+++ Text segment +++

Tea or Books? #115: Do We Like Books About Bookshops? and Quartet in Autumn vs Journal of a Solitude

Barbara Pym, May Sarton, and bookshops – welcome to episode 115!

In the first half of the episode, we take up Sally’s suggestion of topic – and discuss whether or not we like books set in bookshops and libraries. More suggestions for books in this category, please!

In the second half, we compare Barbara Pym’s Quartet in Autumn with May Sarton’s Journal of a Solitude and pick our favourite.

You can get in touch with suggestions etc at teaorbooks@gmail.com – get the episodes a few days early, and other bonuses, at Patreon.

The books and authors we mention in this episode are:

Quick Curtain by Alan Melville
Lessons in Chemistry by Bonnie Garmus
Bewildering Cares by Winifred Peck
House-Bound by Winifred Peck
Dorothy Whipple
E.M. Delafield
The Last Bookshop in London by Madeline Martin
South Riding by Winifred Holtby
A Girl in Winter by Philip Larkin
Greenery Street by Denis Mackail
Mrs Miniver by Jan Struther
Matilda by Roald Dahl
Keep the Aspidistra Flying by George Orwell
The Bookshop by Penelope Fitzgerald
84, Charing Cross Road by Helene Hanff
Diary of a Bookseller by Shaun Bythell
Business As Usual by Jane Oliver and Ann Stafford
Riceyman Steps by Arnold Bennett
The Shadow of the Wind by Carlos Ruiz Zafon
Parnassus on Wheels by Christopher Morley
The Haunted Bookshop by Christopher Morley
Peter and Alice by Peter Shaffer
Ivy Compton-Burnett
Virginia Woolf
Barbara Cartland
Stephenie Meyer
E.L. James
Agatha Christie
Beryl Bainbridge
Margery Sharp
Muriel Spark
Miss Read
The House By The Sea by May Sarton
Castle Skull by John Dickson Carr

The House by the Sea by May Sarton

 

There is always something rather fun about spontaneously choosing a book to read next. You can forget the urgent pile of books that should logically be the next on the list and go, instead, for something that absolutely meets the mood of the moment. And so it was the other night when I was walking along my bookcases, pulling off various titles and deciding they weren’t quite right, that I decided to read Journal of a Solitude by May Sarton. Until I got to the ‘S’ section of my autobiographies/biographies bookcases and discovered that… apparently I didn’t own it. But I did have a later volume, The House by the Sea (1977) and so I chose that instead.

+++ Entries shown +++

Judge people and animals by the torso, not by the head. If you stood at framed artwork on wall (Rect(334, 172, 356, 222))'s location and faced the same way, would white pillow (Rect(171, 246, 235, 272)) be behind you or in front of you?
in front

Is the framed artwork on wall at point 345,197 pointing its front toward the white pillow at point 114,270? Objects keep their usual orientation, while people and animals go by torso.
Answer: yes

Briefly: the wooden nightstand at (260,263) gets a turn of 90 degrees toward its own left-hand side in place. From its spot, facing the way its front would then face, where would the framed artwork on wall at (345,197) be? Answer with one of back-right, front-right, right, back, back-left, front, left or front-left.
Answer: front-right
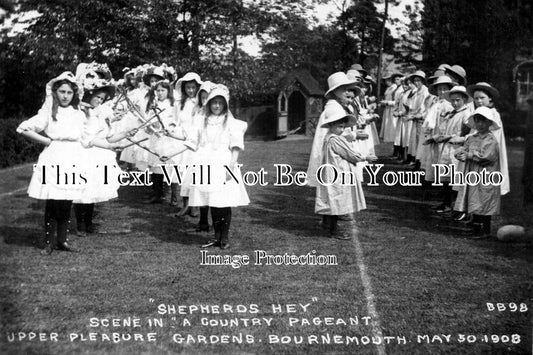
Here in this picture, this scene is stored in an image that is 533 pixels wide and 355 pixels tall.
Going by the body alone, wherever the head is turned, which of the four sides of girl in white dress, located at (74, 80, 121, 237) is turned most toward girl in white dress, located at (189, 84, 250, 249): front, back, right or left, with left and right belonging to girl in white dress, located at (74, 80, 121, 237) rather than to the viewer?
front

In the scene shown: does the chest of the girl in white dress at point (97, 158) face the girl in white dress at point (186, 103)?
no

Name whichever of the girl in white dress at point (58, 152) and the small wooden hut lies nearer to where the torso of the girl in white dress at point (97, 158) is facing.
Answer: the girl in white dress

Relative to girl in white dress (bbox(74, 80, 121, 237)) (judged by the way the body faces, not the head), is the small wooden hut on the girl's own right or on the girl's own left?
on the girl's own left

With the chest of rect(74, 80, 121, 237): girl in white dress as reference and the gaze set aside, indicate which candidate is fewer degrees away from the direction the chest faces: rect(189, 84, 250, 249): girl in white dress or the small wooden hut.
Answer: the girl in white dress

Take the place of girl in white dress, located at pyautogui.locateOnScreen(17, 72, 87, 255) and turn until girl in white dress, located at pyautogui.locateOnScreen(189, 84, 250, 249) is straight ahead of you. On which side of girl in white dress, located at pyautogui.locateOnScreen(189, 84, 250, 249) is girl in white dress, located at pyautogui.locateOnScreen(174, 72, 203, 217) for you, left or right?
left

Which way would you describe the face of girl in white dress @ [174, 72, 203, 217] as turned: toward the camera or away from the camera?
toward the camera

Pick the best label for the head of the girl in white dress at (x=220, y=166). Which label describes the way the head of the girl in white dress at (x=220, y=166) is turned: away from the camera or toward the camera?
toward the camera

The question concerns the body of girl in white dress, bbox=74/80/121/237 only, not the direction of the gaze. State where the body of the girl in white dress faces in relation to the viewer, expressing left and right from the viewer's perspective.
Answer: facing the viewer and to the right of the viewer

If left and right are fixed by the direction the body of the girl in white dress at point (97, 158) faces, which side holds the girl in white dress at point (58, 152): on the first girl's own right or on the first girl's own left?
on the first girl's own right

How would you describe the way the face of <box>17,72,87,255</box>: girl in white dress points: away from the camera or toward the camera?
toward the camera
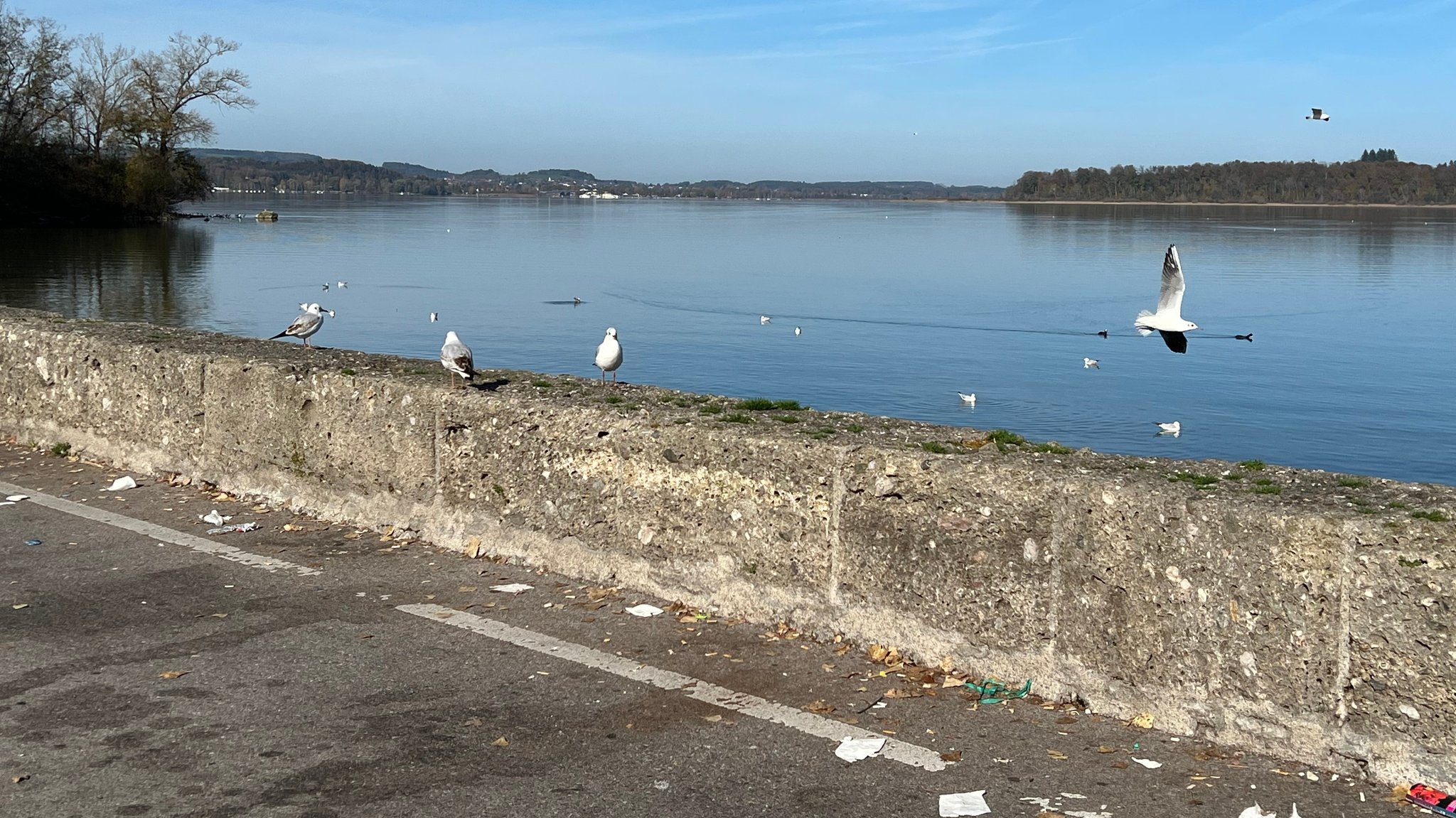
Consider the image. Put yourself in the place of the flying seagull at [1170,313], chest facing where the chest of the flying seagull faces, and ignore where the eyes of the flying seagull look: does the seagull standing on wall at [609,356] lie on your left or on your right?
on your right

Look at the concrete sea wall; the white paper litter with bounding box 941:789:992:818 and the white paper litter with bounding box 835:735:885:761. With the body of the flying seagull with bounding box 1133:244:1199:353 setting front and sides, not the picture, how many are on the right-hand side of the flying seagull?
3

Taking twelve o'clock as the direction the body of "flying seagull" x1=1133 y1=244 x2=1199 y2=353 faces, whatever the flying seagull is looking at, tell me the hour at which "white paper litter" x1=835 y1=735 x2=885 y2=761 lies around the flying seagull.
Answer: The white paper litter is roughly at 3 o'clock from the flying seagull.

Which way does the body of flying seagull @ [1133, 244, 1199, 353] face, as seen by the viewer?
to the viewer's right

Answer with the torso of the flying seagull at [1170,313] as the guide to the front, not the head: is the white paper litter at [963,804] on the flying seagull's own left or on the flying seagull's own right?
on the flying seagull's own right

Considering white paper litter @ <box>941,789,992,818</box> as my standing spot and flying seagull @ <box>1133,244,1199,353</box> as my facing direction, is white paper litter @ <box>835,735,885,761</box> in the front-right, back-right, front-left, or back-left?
front-left

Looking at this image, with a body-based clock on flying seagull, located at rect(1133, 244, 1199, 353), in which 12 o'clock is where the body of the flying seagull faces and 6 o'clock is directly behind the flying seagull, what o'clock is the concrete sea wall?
The concrete sea wall is roughly at 3 o'clock from the flying seagull.
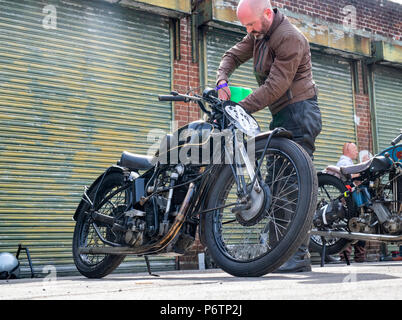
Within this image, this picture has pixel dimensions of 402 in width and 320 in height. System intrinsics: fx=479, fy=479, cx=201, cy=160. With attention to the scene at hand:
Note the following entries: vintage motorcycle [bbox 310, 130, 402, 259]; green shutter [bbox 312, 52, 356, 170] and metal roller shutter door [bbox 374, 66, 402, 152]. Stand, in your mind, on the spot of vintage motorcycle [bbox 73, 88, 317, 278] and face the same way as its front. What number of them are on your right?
0

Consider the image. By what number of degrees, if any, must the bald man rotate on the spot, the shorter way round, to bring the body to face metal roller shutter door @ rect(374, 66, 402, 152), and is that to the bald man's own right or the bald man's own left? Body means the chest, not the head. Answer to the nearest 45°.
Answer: approximately 135° to the bald man's own right

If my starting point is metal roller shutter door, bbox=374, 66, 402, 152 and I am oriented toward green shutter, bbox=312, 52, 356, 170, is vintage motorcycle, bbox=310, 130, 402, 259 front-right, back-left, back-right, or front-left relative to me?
front-left

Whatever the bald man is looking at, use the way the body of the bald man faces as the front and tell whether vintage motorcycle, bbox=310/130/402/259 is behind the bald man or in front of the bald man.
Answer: behind

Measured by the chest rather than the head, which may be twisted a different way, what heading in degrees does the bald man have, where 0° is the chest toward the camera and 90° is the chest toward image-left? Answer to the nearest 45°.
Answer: approximately 45°

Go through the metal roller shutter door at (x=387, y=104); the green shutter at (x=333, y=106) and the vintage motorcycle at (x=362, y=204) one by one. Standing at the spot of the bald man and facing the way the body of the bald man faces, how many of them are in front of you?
0

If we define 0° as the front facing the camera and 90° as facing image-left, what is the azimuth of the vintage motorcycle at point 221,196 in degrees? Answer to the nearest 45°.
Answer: approximately 315°

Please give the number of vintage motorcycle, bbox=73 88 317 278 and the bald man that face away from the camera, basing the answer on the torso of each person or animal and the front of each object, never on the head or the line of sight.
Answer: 0

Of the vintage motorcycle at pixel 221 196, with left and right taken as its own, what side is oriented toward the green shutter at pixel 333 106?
left

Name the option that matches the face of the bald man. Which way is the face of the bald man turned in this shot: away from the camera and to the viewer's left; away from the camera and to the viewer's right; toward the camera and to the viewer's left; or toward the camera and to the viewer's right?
toward the camera and to the viewer's left

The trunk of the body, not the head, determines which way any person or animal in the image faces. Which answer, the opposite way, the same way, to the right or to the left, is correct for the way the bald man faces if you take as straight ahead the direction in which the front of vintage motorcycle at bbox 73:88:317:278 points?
to the right
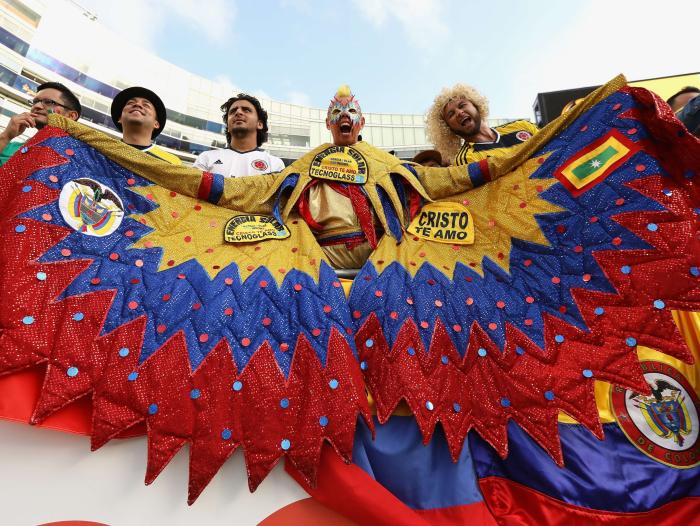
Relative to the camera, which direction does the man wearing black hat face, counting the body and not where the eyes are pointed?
toward the camera

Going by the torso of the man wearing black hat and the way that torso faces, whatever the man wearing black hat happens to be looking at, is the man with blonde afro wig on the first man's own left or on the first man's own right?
on the first man's own left

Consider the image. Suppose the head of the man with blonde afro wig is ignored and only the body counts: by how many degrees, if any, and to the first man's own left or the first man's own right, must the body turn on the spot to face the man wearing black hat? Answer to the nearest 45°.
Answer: approximately 45° to the first man's own right

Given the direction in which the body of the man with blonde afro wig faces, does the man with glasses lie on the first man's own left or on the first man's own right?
on the first man's own right

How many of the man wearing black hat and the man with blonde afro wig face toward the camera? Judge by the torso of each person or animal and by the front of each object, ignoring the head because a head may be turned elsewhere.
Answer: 2

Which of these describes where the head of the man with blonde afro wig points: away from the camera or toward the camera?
toward the camera
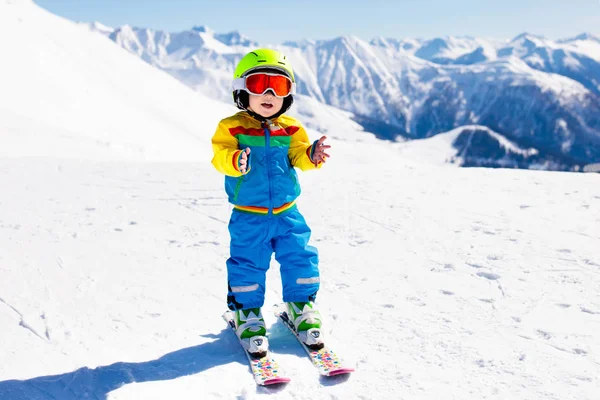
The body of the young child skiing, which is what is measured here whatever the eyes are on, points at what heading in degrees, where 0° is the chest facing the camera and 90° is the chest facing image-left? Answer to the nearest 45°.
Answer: approximately 0°
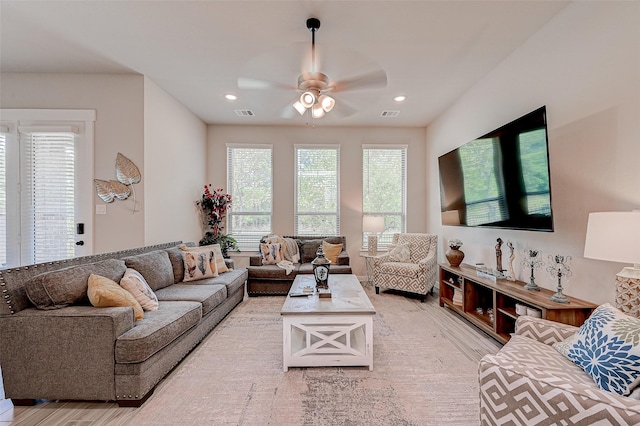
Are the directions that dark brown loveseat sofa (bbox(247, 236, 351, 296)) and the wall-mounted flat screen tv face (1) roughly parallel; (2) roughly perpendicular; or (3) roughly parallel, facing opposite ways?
roughly perpendicular

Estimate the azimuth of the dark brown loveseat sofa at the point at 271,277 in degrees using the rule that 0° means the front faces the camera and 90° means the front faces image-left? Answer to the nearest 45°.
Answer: approximately 0°

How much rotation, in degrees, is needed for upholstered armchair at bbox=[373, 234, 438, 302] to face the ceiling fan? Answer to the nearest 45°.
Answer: approximately 45° to its left

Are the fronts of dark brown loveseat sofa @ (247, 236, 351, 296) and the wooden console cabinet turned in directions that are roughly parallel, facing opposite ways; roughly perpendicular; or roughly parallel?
roughly perpendicular

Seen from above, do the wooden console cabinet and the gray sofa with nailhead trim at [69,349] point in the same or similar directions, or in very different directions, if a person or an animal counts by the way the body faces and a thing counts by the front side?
very different directions

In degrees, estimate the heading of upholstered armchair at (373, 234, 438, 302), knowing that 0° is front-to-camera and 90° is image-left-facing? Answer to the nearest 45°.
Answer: approximately 45°

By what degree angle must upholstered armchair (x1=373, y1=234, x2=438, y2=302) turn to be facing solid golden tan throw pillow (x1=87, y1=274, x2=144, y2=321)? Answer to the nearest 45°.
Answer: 0° — it already faces it

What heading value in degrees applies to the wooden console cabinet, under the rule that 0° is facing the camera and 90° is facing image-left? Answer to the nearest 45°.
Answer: approximately 45°

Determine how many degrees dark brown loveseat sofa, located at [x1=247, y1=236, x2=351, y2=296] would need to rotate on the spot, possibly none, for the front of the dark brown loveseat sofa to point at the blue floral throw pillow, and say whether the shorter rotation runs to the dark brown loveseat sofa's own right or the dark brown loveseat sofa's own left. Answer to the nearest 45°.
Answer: approximately 45° to the dark brown loveseat sofa's own left
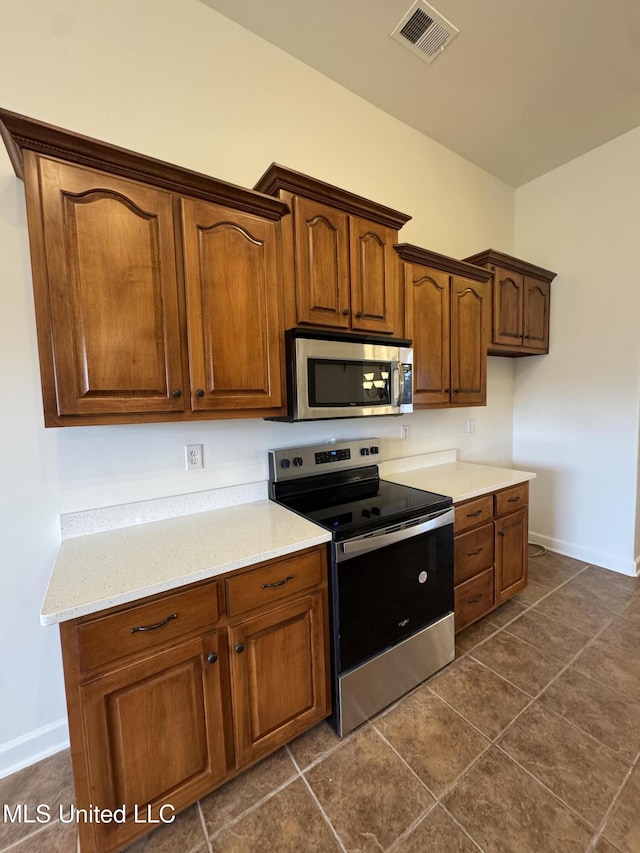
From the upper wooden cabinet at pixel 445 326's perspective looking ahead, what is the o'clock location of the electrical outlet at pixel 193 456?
The electrical outlet is roughly at 3 o'clock from the upper wooden cabinet.

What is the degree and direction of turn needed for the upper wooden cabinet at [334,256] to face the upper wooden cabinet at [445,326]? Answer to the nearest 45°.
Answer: approximately 90° to its left

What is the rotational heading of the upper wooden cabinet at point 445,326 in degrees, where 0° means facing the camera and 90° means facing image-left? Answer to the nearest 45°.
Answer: approximately 315°

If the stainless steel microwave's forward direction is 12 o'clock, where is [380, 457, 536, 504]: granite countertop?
The granite countertop is roughly at 9 o'clock from the stainless steel microwave.

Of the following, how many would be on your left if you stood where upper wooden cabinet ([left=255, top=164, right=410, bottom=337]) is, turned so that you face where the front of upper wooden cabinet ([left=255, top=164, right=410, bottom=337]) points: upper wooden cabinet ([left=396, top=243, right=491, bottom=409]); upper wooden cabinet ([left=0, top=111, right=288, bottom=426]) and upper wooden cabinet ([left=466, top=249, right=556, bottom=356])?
2

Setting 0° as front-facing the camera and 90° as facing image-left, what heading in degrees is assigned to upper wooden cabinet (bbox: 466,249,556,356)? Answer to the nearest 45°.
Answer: approximately 315°

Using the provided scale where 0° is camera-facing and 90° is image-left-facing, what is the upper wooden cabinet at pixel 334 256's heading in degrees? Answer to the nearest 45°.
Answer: approximately 315°

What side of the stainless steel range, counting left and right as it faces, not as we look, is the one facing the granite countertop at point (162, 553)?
right
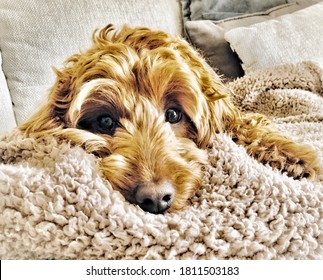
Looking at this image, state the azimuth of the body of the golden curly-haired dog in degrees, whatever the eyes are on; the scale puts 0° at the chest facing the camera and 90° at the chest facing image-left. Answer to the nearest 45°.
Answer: approximately 0°

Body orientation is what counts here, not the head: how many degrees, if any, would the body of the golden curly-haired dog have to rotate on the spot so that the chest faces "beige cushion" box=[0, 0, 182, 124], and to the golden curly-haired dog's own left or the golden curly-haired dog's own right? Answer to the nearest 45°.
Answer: approximately 135° to the golden curly-haired dog's own right

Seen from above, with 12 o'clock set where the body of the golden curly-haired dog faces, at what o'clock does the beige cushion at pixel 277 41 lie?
The beige cushion is roughly at 7 o'clock from the golden curly-haired dog.

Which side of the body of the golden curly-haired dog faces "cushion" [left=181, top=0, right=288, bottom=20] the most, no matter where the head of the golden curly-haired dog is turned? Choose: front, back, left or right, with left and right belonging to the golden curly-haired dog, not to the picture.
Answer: back
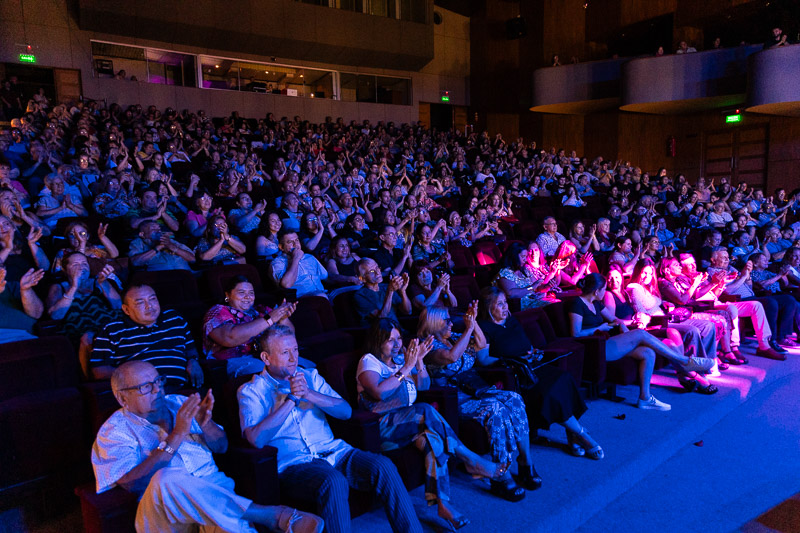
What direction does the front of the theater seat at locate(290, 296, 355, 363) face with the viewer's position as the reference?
facing the viewer and to the right of the viewer

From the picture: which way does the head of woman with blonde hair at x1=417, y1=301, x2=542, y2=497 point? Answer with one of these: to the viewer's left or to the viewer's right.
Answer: to the viewer's right

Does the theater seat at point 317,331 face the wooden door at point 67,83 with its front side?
no

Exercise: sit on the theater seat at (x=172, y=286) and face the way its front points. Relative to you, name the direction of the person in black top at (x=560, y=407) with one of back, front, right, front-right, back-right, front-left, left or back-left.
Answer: front

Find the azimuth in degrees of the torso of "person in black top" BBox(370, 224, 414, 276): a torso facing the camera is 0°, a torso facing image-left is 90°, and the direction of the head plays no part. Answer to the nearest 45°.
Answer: approximately 315°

+++

▸ **What is expected**
Please answer these questions from the Tea or Books? episode text:
(a) Whose topic suggestion is taken up in the first half of the episode?
(b) Which two books are compared in the second half?
(c) Which May Sarton book did the writer read instead of Journal of a Solitude, and what year is given for it?

▸ **Result below**
(a) Sally's
(b) Barbara Pym's Quartet in Autumn and May Sarton's Journal of a Solitude
(c) The House by the Sea, 1977